Exercise task: Copy out word for word the passage below about using atoms and the wavelength of light as measuring standards.

And by this time scientific progress was providing windows into that atom, revealing structures and properties hitherto undreamed of. These very structures and properties that were by their very nature truly and eternally unvarying, Maxwell was saying, should next be employed as standards against which all else should be measured. To do otherwise was simply illogical. Fundamental nature possessed the finest standards—the only standards, in fact—so why not employ them?
It was the wavelength of light that was the atomic fundamental first used to try to define the standard measure of length, the meter. Light, after all, is a visible form of radiation caused by the excitation of atoms—excitation that causes their electrons to jump down from one energy state to another. Different atoms produce light ranging over different spectrums, with different wavelengths and colors, and so produce different and identifiable lines on a spectrometer.
It took a further hundred years to convince the international community of the wisdom of linking length to light and its wavelength. To the graybeards who then ran the world, abandoning the certitudes of Earth for the behavior of light was akin to believing that the continents could move—a simply preposterous idea. But just as in 1965, when the theory of plate tectonics was first advanced and continental drift was suddenly seen as obvious, a reality hidden in plain sight, so it became as much the same in metrology as it had been for geology: the notion of using atoms and the wavelength of the light they can emit as a standard for measuring everything snapped into place in a sudden moment of rational realization.
It was a late nineteenth-century Massachusetts genius named Charles Sanders Peirce who had that first moment, who first tied the two together. Few men of his generation can have been more brilliant—or more infuriatingly, insanely troublesome. He was many things—a mathematician, a philosopher, a surveyor, a logician, a philanderer of heroic proportions, and a man crippled with pain (a facial nerve problem), with mental illnesses (severe bipolar disorder most probably), and with a profound inability to keep his temper in check. On the plus side of the ledger: he could stand before a blackboard and write a mathematical theory on it with his right hand on the right side and, simultaneously, write its solution with his left hand on the left. On the minus side: he was once sued by his cook for hitting her with a brick. He drank. He took laudanum. He was much married, and was pathologically unfaithful.

Source excerpt:

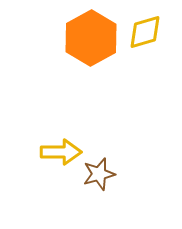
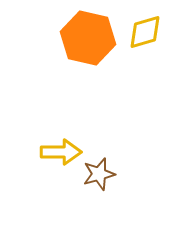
orange hexagon: moved 3 px left; rotated 18 degrees counterclockwise
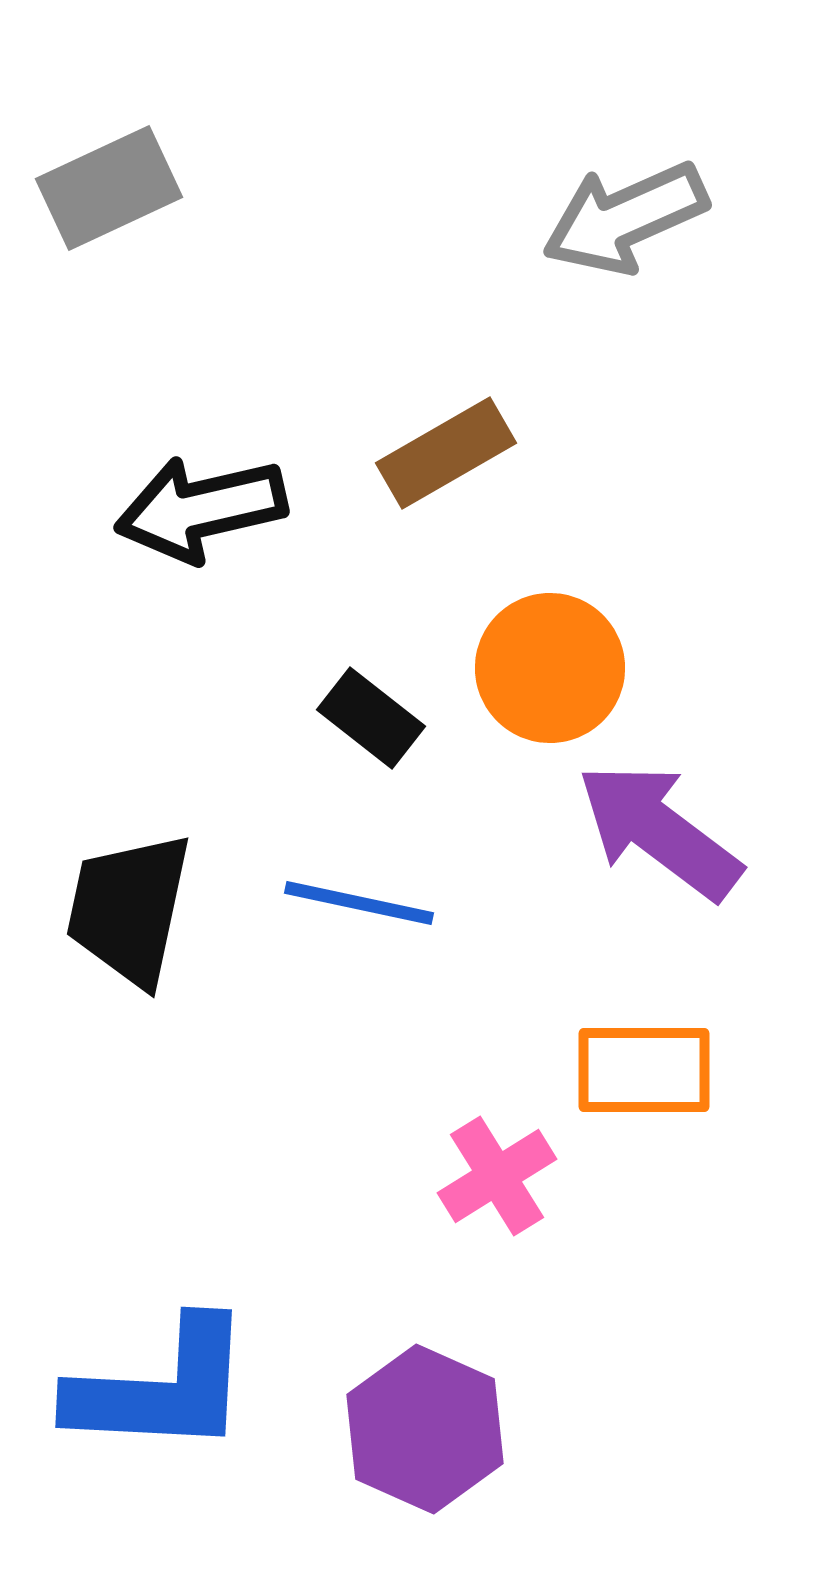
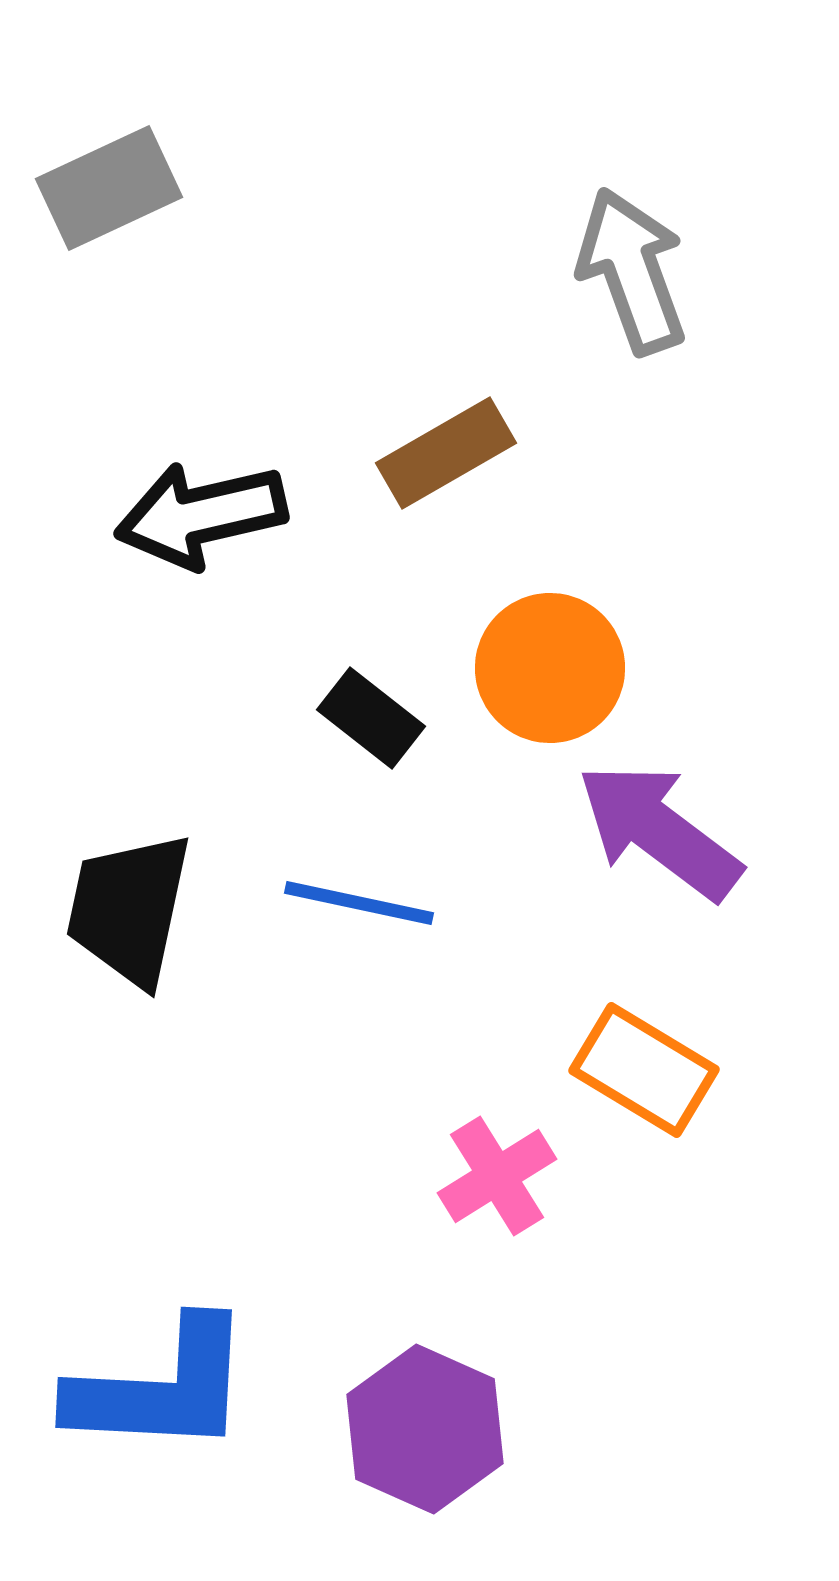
gray arrow: moved 7 px right, 53 px down; rotated 94 degrees clockwise
black arrow: moved 6 px down
orange rectangle: rotated 31 degrees clockwise
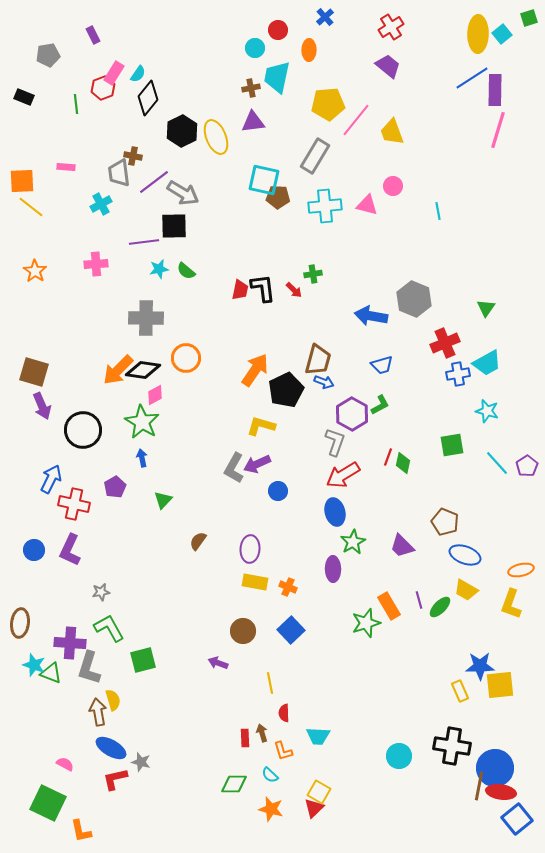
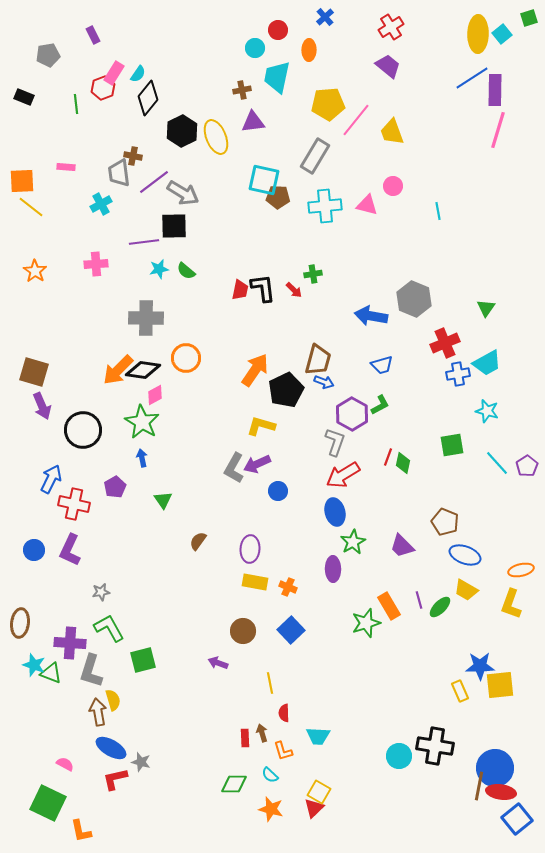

Solution to this problem:
And by this time scientific progress was providing windows into that atom, revealing structures and properties hitherto undreamed of. These very structures and properties that were by their very nature truly and eternally unvarying, Maxwell was saying, should next be employed as standards against which all else should be measured. To do otherwise was simply illogical. Fundamental nature possessed the finest standards—the only standards, in fact—so why not employ them?
It was the wavelength of light that was the atomic fundamental first used to try to define the standard measure of length, the meter. Light, after all, is a visible form of radiation caused by the excitation of atoms—excitation that causes their electrons to jump down from one energy state to another. Different atoms produce light ranging over different spectrums, with different wavelengths and colors, and so produce different and identifiable lines on a spectrometer.
It took a further hundred years to convince the international community of the wisdom of linking length to light and its wavelength. To the graybeards who then ran the world, abandoning the certitudes of Earth for the behavior of light was akin to believing that the continents could move—a simply preposterous idea. But just as in 1965, when the theory of plate tectonics was first advanced and continental drift was suddenly seen as obvious, a reality hidden in plain sight, so it became as much the same in metrology as it had been for geology: the notion of using atoms and the wavelength of the light they can emit as a standard for measuring everything snapped into place in a sudden moment of rational realization.
It was a late nineteenth-century Massachusetts genius named Charles Sanders Peirce who had that first moment, who first tied the two together. Few men of his generation can have been more brilliant—or more infuriatingly, insanely troublesome. He was many things—a mathematician, a philosopher, a surveyor, a logician, a philanderer of heroic proportions, and a man crippled with pain (a facial nerve problem), with mental illnesses (severe bipolar disorder most probably), and with a profound inability to keep his temper in check. On the plus side of the ledger: he could stand before a blackboard and write a mathematical theory on it with his right hand on the right side and, simultaneously, write its solution with his left hand on the left. On the minus side: he was once sued by his cook for hitting her with a brick. He drank. He took laudanum. He was much married, and was pathologically unfaithful.